*** GIVEN DATA ***

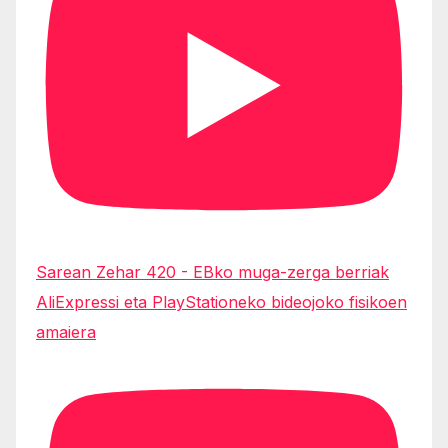
Sarean Zehar 420 - EBko muga-zerga berriak
AliExpressi eta PlayStationeko bideojoko fisikoen
amaiera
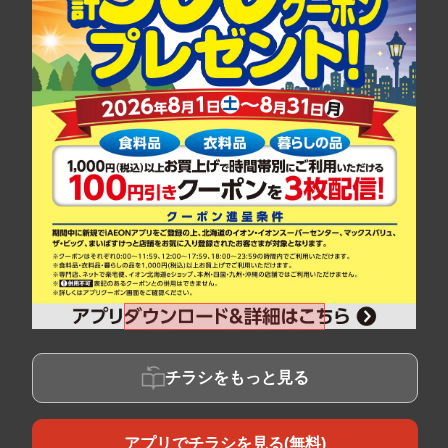
チラシをもっと見る
アプリでチラシを見る(無料)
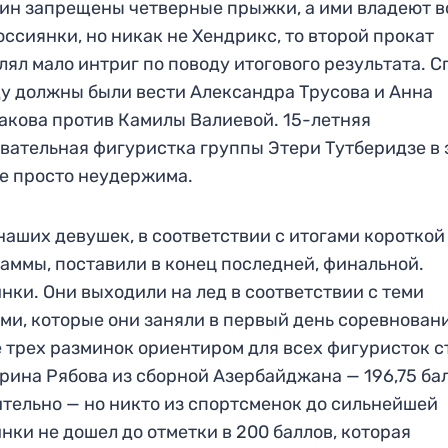
н запрещены четверные прыжки, а ими владеют в
оссиянки, но никак не Хендрикс, то второй прокат
лял мало интриг по поводу итогового результата. С
у должны были вести Александра Трусова и Анна
кова против Камилы Валиевой. 15-летняя
вательная фигуристка группы Этери Тутберидзе в 
е просто неудержима.
наших девушек, в соответствии с итогами короткой
аммы, поставили в конец последней, финальной.
нки. Они выходили на лед в соответствии с теми
ми, которые они заняли в первый день соревнован
 трех разминок ориентиром для всех фигуристок с
рина Рябова из сборной Азербайджана — 196,75 ба
тельно — но никто из спортсменок до сильнейшей
нки не дошел до отметки в 200 баллов, которая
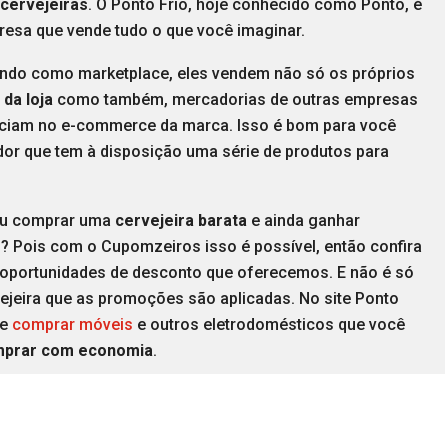
cervejeiras
. O Ponto Frio, hoje conhecido como Ponto, é
esa que vende tudo o que você imaginar.
ndo como marketplace, eles vendem não só os próprios
da loja
como também, mercadorias de outras empresas
ciam no e-commerce da marca. Isso é bom para você
or que tem à disposição uma série de produtos para
.
ou comprar uma
cervejeira barata
e ainda ganhar
o
? Pois com o Cupomzeiros isso é possível, então confira
 oportunidades de desconto que oferecemos. E não é só
vejeira que as promoções são aplicadas. No site Ponto
de
comprar móveis
e outros eletrodomésticos que você
prar com economia
.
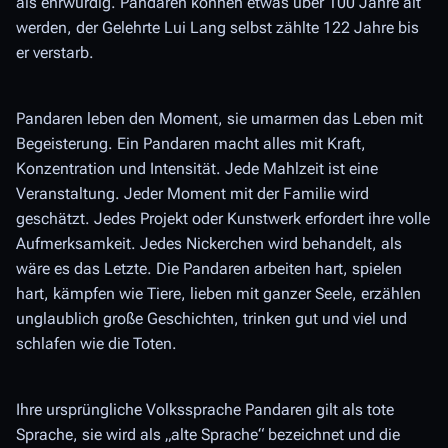
als ehrwürdig. Pandaren können etwas über 100 Jahre alt
werden, der Gelehrte Lui Lang selbst zählte 122 Jahre bis
er verstarb.
Pandaren leben den Moment, sie umarmen das Leben mit
Begeisterung. Ein Pandaren macht alles mit Kraft,
Konzentration und Intensität. Jede Mahlzeit ist eine
Veranstaltung. Jeder Moment mit der Familie wird
geschätzt. Jedes Projekt oder Kunstwerk erfordert ihre volle
Aufmerksamkeit. Jedes Nickerchen wird behandelt, als
wäre es das Letzte. Die Pandaren arbeiten hart, spielen
hart, kämpfen wie Tiere, lieben mit ganzer Seele, erzählen
unglaublich große Geschichten, trinken gut und viel und
schlafen wie die Toten.
Ihre ursprüngliche Volkssprache Pandaren gilt als tote
Sprache, sie wird als „alte Sprache“ bezeichnet und die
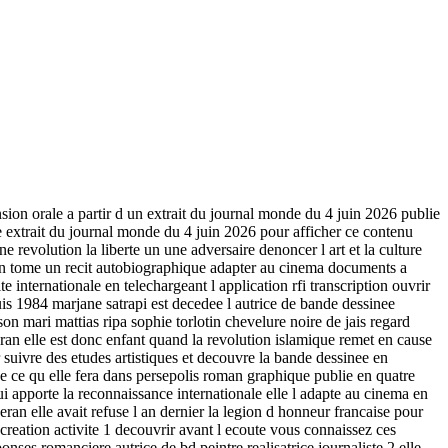
sion orale a partir d un extrait du journal monde du 4 juin 2026 publie
e extrait du journal monde du 4 juin 2026 pour afficher ce contenu
ne revolution la liberte un une adversaire denoncer l art et la culture
e un tome un recit autobiographique adapter au cinema documents a
e internationale en telechargeant l application rfi transcription ouvrir
is 1984 marjane satrapi est decedee l autrice de bande dessinee
on mari mattias ripa sophie torlotin chevelure noire de jais regard
ran elle est donc enfant quand la revolution islamique remet en cause
ur suivre des etudes artistiques et decouvre la bande dessinee en
e ce qu elle fera dans persepolis roman graphique publie en quatre
i apporte la reconnaissance internationale elle l adapte au cinema en
ran elle avait refuse l an dernier la legion d honneur francaise pour
 creation activite 1 decouvrir avant l ecoute vous connaissez ces
onses romanciere autrice de bd peintre realisatrice journaliste 2 elle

*** End of GIVEN DATA ***

WORK TO COMPLETE: Reproduce the records verbatim, omitting all images they contain.

OUTPUT FOR THIS EXERCISE:
Sarean Zehar 420 - EBko muga-zerga berriak
AliExpressi eta PlayStationeko bideojoko fisikoen
amaiera
チラシをもっと見る
アプリでチラシを見る(無料)
н запрещены четверные прыжки, а ими владеют в
оссиянки, но никак не Хендрикс, то второй прокат
лял мало интриг по поводу итогового результата. С
у должны были вести Александра Трусова и Анна
кова против Камилы Валиевой. 15-летняя
вательная фигуристка группы Этери Тутберидзе в 
е просто неудержима.
наших девушек, в соответствии с итогами короткой
аммы, поставили в конец последней, финальной.
нки. Они выходили на лед в соответствии с теми
ми, которые они заняли в первый день соревнован
 трех разминок ориентиром для всех фигуристок с
рина Рябова из сборной Азербайджана — 196,75 ба
тельно — но никто из спортсменок до сильнейшей
нки не дошел до отметки в 200 баллов, которая
cervejeiras
. O Ponto Frio, hoje conhecido como Ponto, é
esa que vende tudo o que você imaginar.
ndo como marketplace, eles vendem não só os próprios
da loja
como também, mercadorias de outras empresas
ciam no e-commerce da marca. Isso é bom para você
or que tem à disposição uma série de produtos para
.
ou comprar uma
cervejeira barata
e ainda ganhar
o
? Pois com o Cupomzeiros isso é possível, então confira
 oportunidades de desconto que oferecemos. E não é só
vejeira que as promoções são aplicadas. No site Ponto
de
comprar móveis
e outros eletrodomésticos que você
prar com economia
.
als ehrwürdig. Pandaren können etwas über 100 Jahre alt
werden, der Gelehrte Lui Lang selbst zählte 122 Jahre bis
er verstarb.
Pandaren leben den Moment, sie umarmen das Leben mit
Begeisterung. Ein Pandaren macht alles mit Kraft,
Konzentration und Intensität. Jede Mahlzeit ist eine
Veranstaltung. Jeder Moment mit der Familie wird
geschätzt. Jedes Projekt oder Kunstwerk erfordert ihre volle
Aufmerksamkeit. Jedes Nickerchen wird behandelt, als
wäre es das Letzte. Die Pandaren arbeiten hart, spielen
hart, kämpfen wie Tiere, lieben mit ganzer Seele, erzählen
unglaublich große Geschichten, trinken gut und viel und
schlafen wie die Toten.
Ihre ursprüngliche Volkssprache Pandaren gilt als tote
Sprache, sie wird als „alte Sprache“ bezeichnet und die
sion orale a partir d un extrait du journal monde du 4 juin 2026 publie
e extrait du journal monde du 4 juin 2026 pour afficher ce contenu
ne revolution la liberte un une adversaire denoncer l art et la culture
e un tome un recit autobiographique adapter au cinema documents a
e internationale en telechargeant l application rfi transcription ouvrir
is 1984 marjane satrapi est decedee l autrice de bande dessinee
on mari mattias ripa sophie torlotin chevelure noire de jais regard
ran elle est donc enfant quand la revolution islamique remet en cause
ur suivre des etudes artistiques et decouvre la bande dessinee en
e ce qu elle fera dans persepolis roman graphique publie en quatre
i apporte la reconnaissance internationale elle l adapte au cinema en
ran elle avait refuse l an dernier la legion d honneur francaise pour
 creation activite 1 decouvrir avant l ecoute vous connaissez ces
onses romanciere autrice de bd peintre realisatrice journaliste 2 elle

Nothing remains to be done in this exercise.